◆ WHAT NEEDS TO BE DONE:
Go through the records below and copy out every line holding "where".

Saved data entries

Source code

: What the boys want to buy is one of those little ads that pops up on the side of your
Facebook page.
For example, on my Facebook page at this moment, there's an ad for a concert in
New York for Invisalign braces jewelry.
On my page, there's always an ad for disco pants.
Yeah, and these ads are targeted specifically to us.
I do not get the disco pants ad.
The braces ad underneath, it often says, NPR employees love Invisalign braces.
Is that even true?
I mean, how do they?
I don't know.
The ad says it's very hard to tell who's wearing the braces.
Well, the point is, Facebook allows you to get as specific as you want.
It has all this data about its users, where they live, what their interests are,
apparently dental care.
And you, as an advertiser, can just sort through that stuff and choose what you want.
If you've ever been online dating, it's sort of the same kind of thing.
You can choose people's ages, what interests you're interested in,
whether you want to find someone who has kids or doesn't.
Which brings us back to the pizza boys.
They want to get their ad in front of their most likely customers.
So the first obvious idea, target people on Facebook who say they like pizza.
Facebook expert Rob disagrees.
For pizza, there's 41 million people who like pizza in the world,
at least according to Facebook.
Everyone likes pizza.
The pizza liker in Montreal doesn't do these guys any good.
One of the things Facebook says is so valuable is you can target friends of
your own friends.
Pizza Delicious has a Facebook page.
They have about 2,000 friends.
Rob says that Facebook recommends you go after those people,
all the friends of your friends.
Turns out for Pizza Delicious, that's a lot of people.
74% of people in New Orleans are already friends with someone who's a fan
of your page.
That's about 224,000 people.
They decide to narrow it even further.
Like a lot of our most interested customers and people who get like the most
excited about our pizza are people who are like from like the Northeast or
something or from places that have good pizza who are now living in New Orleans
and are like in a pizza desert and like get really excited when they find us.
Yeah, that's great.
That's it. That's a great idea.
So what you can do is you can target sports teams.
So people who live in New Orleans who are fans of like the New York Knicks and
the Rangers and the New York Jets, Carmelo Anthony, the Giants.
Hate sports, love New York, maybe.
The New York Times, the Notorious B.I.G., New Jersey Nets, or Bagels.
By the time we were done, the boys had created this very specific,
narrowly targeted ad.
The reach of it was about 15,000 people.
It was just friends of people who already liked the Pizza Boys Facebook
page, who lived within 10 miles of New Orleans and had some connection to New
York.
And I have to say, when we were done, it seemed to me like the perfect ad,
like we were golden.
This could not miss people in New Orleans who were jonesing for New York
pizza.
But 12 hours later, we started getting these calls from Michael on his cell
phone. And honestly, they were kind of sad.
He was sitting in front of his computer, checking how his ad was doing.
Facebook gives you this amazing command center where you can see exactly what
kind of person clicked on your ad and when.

◆ PROBLEM SOLUTION:
It has all this data about its users, where they live, what their interests are,
Facebook gives you this amazing command center where you can see exactly what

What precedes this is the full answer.